Send direct reports a follow-up e-mail after every performance- or coaching-related conversation. This not only gives them a written record of the discussion but also provides you with a document of record.
2. Make notes or memos to self.
After every conversation, record an electronic or a handwritten note to yourself that you file away in a safe and secure place.
3. Keep a running log.
Some managers like to keep a running log of conversations in their own personal notebooks or journal logs. This can be effective because you can keep your notes on all your direct reports in one place.
4. Set up an e-mail file.
Store follow-up e-mails along with e-mails you get from your direct reports or from others about your direct reports in a secure place on your computer.
Your HR department will have a policy about how long to retain these documents or notes. A common length of time to retain them is three years, but your company may have a different policy. It’s important not to retain the records any longer than necessary.

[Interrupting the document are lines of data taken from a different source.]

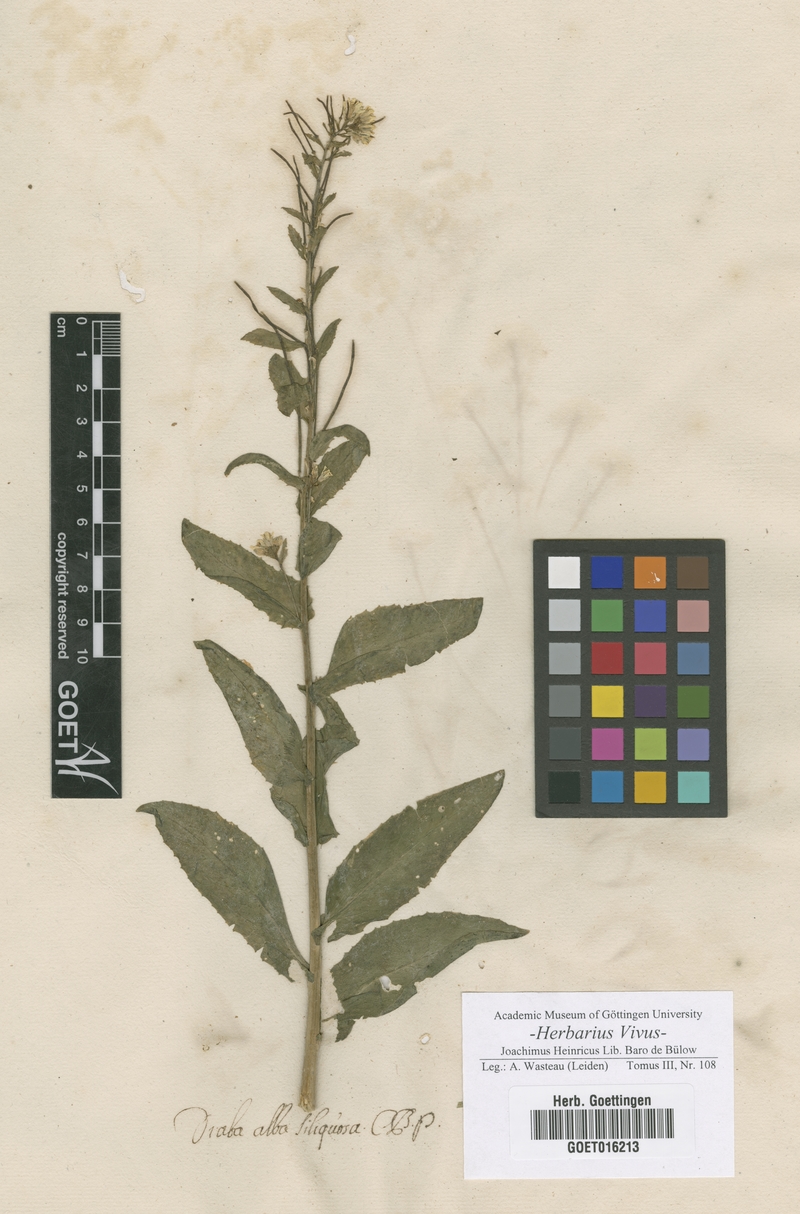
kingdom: Plantae
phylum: Tracheophyta
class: Magnoliopsida
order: Brassicales
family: Brassicaceae
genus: Arabis
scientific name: Arabis alpina
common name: Alpine rock-cress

How to Effectively Document a Conversation
Your written comments should always be professional and focused on data, observations, and/or facts. There is an adage that describes good documentation: You should never write anything that you would want retracted from the New York Times if it showed up on the front page. If you are having a performance or developmental conversation with a direct report, ensure that your record of the conversation includes:
- Topic of conversation – Clearly defined subject of the conversation and why you had the conversation
- What you discussed – The key points discussed; for example, if it was a coaching conversation, then record evidence-based examples and feedback
- Follow-up action steps – What action you and the direct report agreed to take after the session
- Date of conversation – Always date any document of record
You may think of other ways to create documents of record. The key is simply to do it. It’s a best practice for trying to develop someone to a higher performance level. It gives direct reports a written record of the conversation, including what they are doing well, what they need to improve, and the action steps you agreed to. From a performance improvement perspective, it provides evidence of the steps you took to improve a direct report’s performance. On the positive side, having comprehensive document-of-record files on your direct reports sure makes year-end performance appraisals easier to write. Or if you’re trying to help a direct report land a promotion, your documentation can provide a record of all the development he or she has achieved.